Die Schere

 

Source : L’Antéchrist à l’âge classique, summulae, exégèse et politique par Jean-Robert Armogathe, éditions Mille et Une Nuits, collection Les Quarante piliers, dirigée par Pierre Legendre, relecture dix ans après.

Les lectures modernes de l’Apocalypse nous situent à la racine d’une vision nouvelle de l’histoire et de la politique, tout à la fois aux origines de l’État moderne et d’une vision rationnelle de la scienza nuova. Dans le contexte de la controverse religieuse, on assiste, au début du dix-septième siècle, à l’extinction des sens multiples de l’Écriture connus au Moyen Âge.

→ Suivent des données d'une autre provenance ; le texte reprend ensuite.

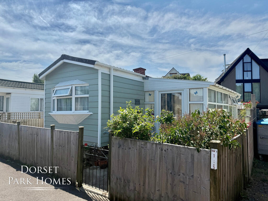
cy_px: 100
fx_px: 186
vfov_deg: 56.8
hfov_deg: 71.6
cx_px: 134
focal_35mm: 24
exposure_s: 1/9091
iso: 80
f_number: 1.78
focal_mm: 6.76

Les interprétations critiques vont se vouloir littérales et vont chasser le sens symbolique et le sens axiologique. L’affirmation de l’autorité de l’Écriture va conduire à en attendre un sens littéral, unique, exigence que jamais l’Église n’avait posée. Un commentateur dominicain, Jérôme Vielme (Vielmio), auteur d’un De sex diebus conditi orbis, rappelle que le commentaire de la Genèse donné par son illustre confrère le cardinal Cajetan est beaucoup plus littéral que le commentaire ad litteram de Saint Augustin. Les nécessités de la controverse entre catholiques et protestants imposent un littéralisme de l’interprétation totalement inédit dans la tradition.

Il s’agit là d’un double retournement, dans les sciences comme dans la connaissance des Écritures : le texte doit coïncider avec son interprétation tandis que, en même temps, l’interprétation doit se conformer au dogme et aux traditions. Double mouvement, comme en ciseaux : littéralisme de l’interprétation et conformité orthodoxe, orthonomique, des textes au besoin des preuves scripturaires que le dogme réclame. On a tout à la fois exigé des Écritures qu’elles fondent les dogmes et attendu une lecture littérale de ces mêmes textes. Le débat, autour de l’Apocalypse, est alors particulièrement tendu : comment tenir tout à la fois une interprétation et une lecture dogmatique dans un texte dont nous savons maintenant (mais on commençait déjà à s’en douter) à quel genre littéraire très particulier il appartient ?

L’interprétation historique reste lacunaire, l’interprétation mystique devient dangereuse.